▶ **YOUR OBJECTIVE**:
Examine the records and identify each line that includes the string "Courtyard". Copy those lines.

^^^^^^^^

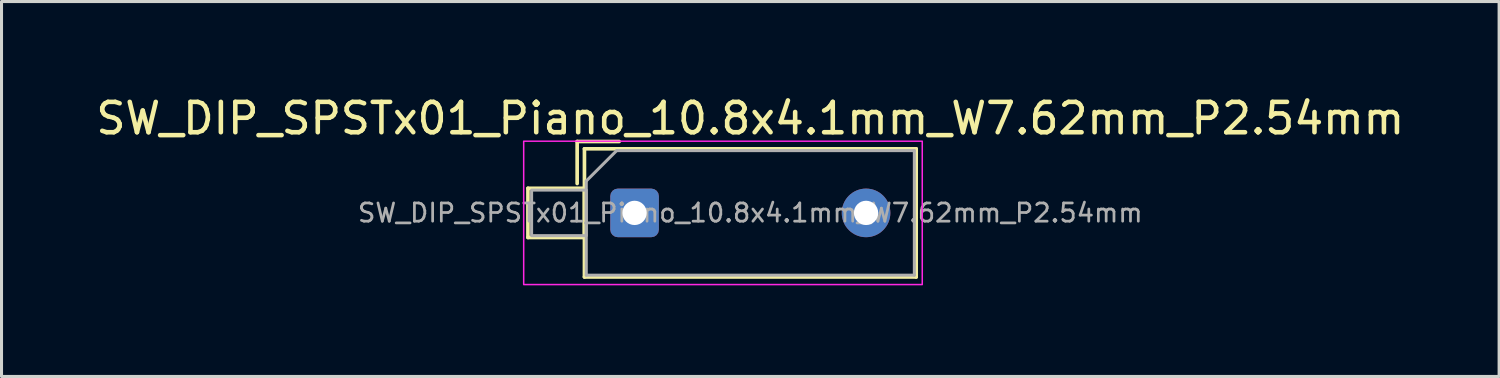
<source format=kicad_pcb>
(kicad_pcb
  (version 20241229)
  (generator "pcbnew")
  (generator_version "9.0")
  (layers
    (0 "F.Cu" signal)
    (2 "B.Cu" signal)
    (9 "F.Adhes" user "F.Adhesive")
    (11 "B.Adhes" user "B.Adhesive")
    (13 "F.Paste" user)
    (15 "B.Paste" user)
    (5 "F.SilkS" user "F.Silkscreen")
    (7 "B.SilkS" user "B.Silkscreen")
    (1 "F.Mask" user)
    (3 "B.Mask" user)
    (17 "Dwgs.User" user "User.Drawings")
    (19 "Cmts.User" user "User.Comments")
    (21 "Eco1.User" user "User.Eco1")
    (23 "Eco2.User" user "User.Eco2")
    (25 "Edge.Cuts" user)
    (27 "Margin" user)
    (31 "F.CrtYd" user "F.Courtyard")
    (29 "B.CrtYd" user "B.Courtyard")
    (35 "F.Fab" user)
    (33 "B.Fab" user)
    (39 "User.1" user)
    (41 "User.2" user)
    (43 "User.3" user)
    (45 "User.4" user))
  (footprint "SW_DIP_SPSTx01_Piano_10.8x4.1mm_W7.62mm_P2.54mm"
    (layer "F.Cu")
    (at 17.839 3.958)
    (property "Reference" "SW_DIP_SPSTx01_Piano_10.8x4.1mm_W7.62mm_P2.54mm" (at 3.81 -3.11 0) (layer "F.SilkS") (effects (font (size 1 1) (thickness 0.15))))
    (attr through_hole)
    (fp_line (start -3.51 -0.81) (end -1.65 -0.81) (stroke (width 0.12) (type solid)) (layer "F.SilkS"))
    (fp_line (start -3.51 0.81) (end -3.51 -0.81) (stroke (width 0.12) (type solid)) (layer "F.SilkS"))
    (fp_line (start -1.89 -2.35) (end -1.89 -0.967) (stroke (width 0.12) (type solid)) (layer "F.SilkS"))
    (fp_line (start -1.89 -2.35) (end -0.507 -2.35) (stroke (width 0.12) (type solid)) (layer "F.SilkS"))
    (fp_line (start -1.65 -2.11) (end -1.65 2.11) (stroke (width 0.12) (type solid)) (layer "F.SilkS"))
    (fp_line (start -1.65 -2.11) (end 9.27 -2.11) (stroke (width 0.12) (type solid)) (layer "F.SilkS"))
    (fp_line (start -1.65 -0.81) (end -1.65 0.81) (stroke (width 0.12) (type solid)) (layer "F.SilkS"))
    (fp_line (start -1.65 0.81) (end -3.51 0.81) (stroke (width 0.12) (type solid)) (layer "F.SilkS"))
    (fp_line (start -1.65 2.11) (end 9.27 2.11) (stroke (width 0.12) (type solid)) (layer "F.SilkS"))
    (fp_line (start 9.27 -2.11) (end 9.27 2.11) (stroke (width 0.12) (type solid)) (layer "F.SilkS"))
    (fp_rect (start -3.65 -2.36) (end 9.47 2.36) (stroke (width 0.05) (type solid)) (fill no) (layer "F.CrtYd"))
    (fp_line (start -1.59 -1.05) (end -0.59 -2.05) (stroke (width 0.1) (type solid)) (layer "F.Fab"))
    (fp_line (start -1.59 2.05) (end -1.59 -1.05) (stroke (width 0.1) (type solid)) (layer "F.Fab"))
    (fp_line (start -0.59 -2.05) (end 9.21 -2.05) (stroke (width 0.1) (type solid)) (layer "F.Fab"))
    (fp_line (start 9.21 -2.05) (end 9.21 2.05) (stroke (width 0.1) (type solid)) (layer "F.Fab"))
    (fp_line (start 9.21 2.05) (end -1.59 2.05) (stroke (width 0.1) (type solid)) (layer "F.Fab"))
    (fp_rect (start -3.39 -0.75) (end -1.59 0.75) (stroke (width 0.1) (type solid)) (fill no) (layer "F.Fab"))
    (fp_text user "${REFERENCE}" (at 3.81 0 0) (layer "F.Fab") (effects (font (size 0.6 0.6) (thickness 0.09))))
    (pad "1" thru_hole roundrect (at 0 0) (size 1.6 1.6) (drill 0.8) (layers "*.Cu" "*.Mask") (roundrect_rratio 0.156))
    (pad "2" thru_hole circle (at 7.62 0) (size 1.6 1.6) (drill 0.8) (layers "*.Cu" "*.Mask")))
  (gr_rect
    (start -3 -3)
    (end 46.298 9.343)
    (stroke (width 0.1) (type default))
    (fill no)
    (layer "Edge.Cuts")))
</source>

^^^^^^^^

▶ **FINISHED EXERCISE**:
    (31 "F.CrtYd" user "F.Courtyard")
    (29 "B.CrtYd" user "B.Courtyard")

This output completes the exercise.